**TO DO**
Render the lines from the one containing "country: Mexico" through the end of the entries as a Markdown table, with a Row column numbering each line and a Line column holding its text, leaving out any blank lines.

**LISTED RECORDS**
+++

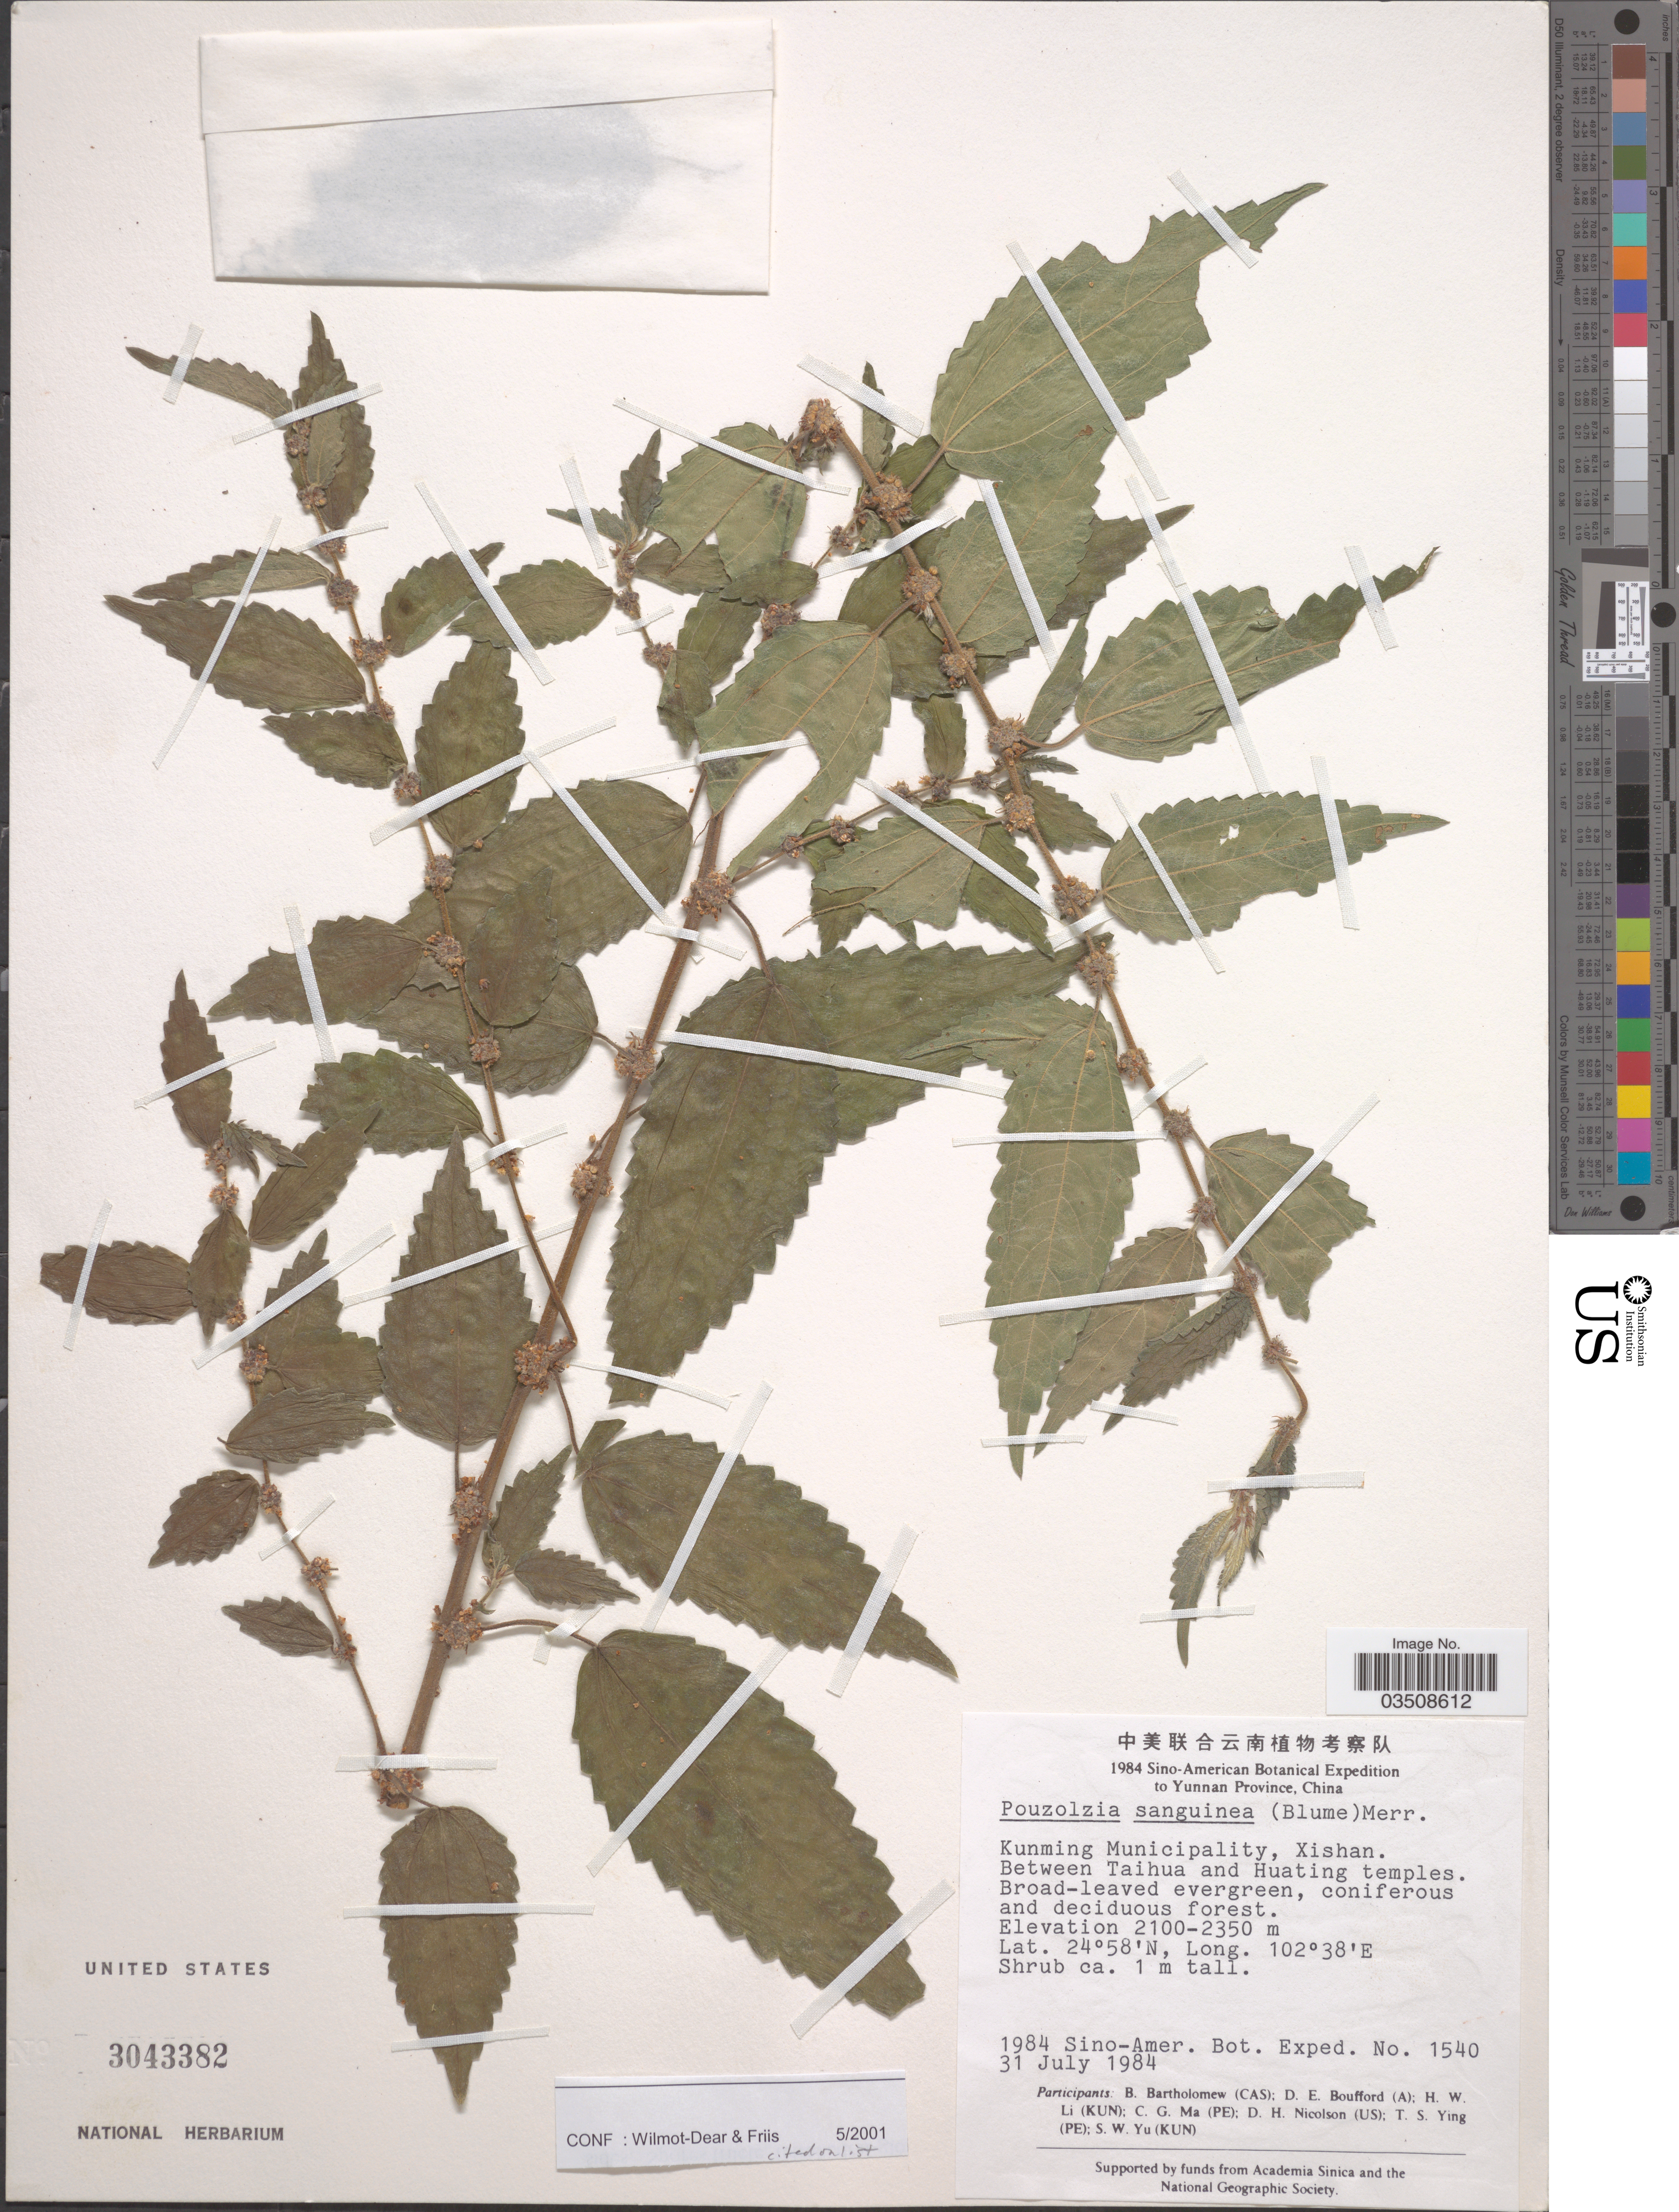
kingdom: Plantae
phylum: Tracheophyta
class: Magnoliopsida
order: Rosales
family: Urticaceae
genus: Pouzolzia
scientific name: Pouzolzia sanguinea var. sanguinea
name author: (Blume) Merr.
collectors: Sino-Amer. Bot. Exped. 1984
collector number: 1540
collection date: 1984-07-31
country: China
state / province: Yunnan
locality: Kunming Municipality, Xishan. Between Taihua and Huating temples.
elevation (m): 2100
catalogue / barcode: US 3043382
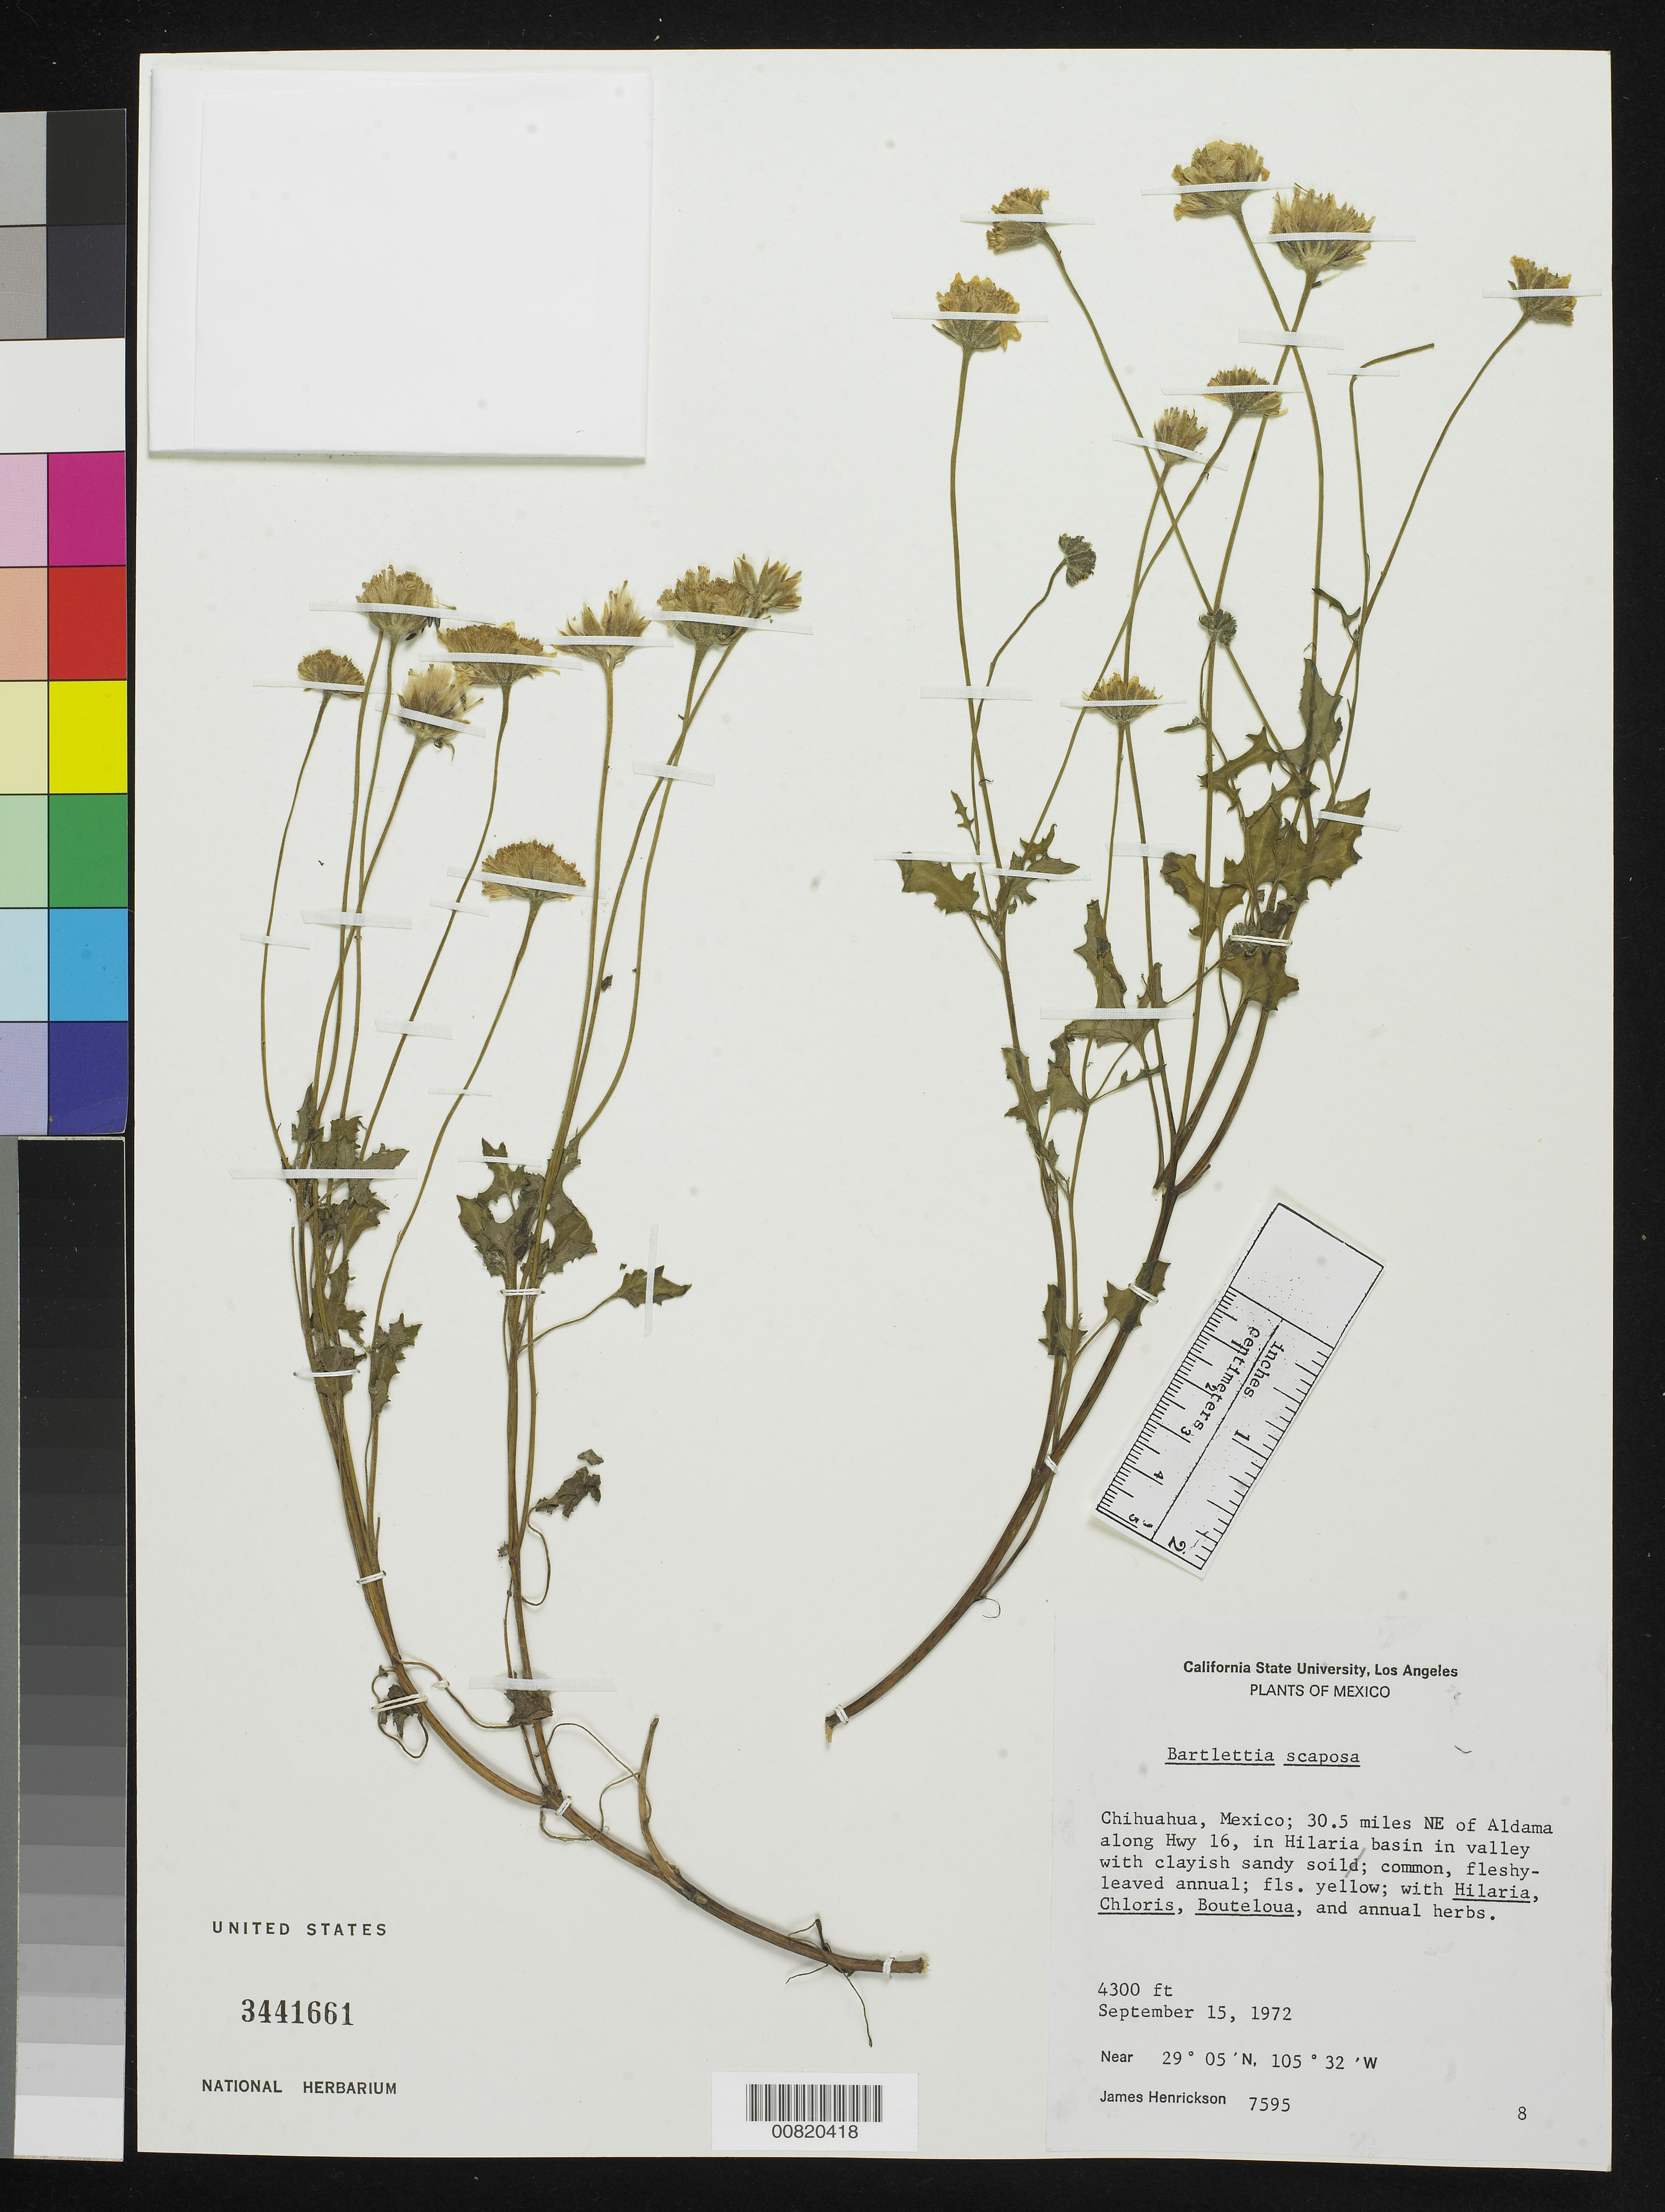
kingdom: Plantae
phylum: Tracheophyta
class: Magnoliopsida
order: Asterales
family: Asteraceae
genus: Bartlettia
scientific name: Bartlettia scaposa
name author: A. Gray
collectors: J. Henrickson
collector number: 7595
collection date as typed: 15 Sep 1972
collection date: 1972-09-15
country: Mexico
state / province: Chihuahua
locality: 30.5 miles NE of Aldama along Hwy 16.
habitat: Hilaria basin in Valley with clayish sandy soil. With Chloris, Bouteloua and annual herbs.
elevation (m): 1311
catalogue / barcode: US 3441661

+++

**SOLVED EXERCISE**
| Row | Line |
|---|---|
| 1 | country: Mexico |
| 2 | state / province: Chihuahua |
| 3 | locality: 30.5 miles NE of Aldama along Hwy 16. |
| 4 | habitat: Hilaria basin in Valley with clayish sandy soil. With Chloris, Bouteloua and annual herbs. |
| 5 | elevation (m): 1311 |
| 6 | catalogue / barcode: US 3441661 |